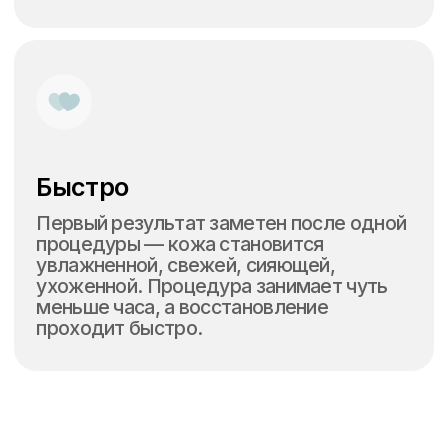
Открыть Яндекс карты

═══

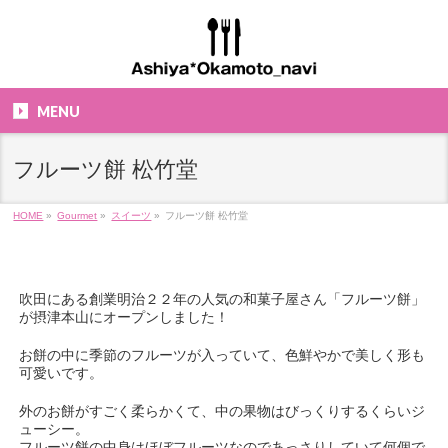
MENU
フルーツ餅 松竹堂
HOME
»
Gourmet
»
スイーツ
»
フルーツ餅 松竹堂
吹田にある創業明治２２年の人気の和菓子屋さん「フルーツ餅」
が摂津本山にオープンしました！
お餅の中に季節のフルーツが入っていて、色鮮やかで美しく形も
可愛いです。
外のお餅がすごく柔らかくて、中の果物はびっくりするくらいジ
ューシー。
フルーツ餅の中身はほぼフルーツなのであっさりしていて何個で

═══

● What needs to be done: Transcribe, exactly and without additions, the lines of the records above, beginning with the line that contains "が摂津本山にオープンしました！" and ending with the line that contains "フルーツ餅の中身はほぼフルーツなのであっさりしていて何個で", both included.

● Answer space:
が摂津本山にオープンしました！
お餅の中に季節のフルーツが入っていて、色鮮やかで美しく形も
可愛いです。
外のお餅がすごく柔らかくて、中の果物はびっくりするくらいジ
ューシー。
フルーツ餅の中身はほぼフルーツなのであっさりしていて何個で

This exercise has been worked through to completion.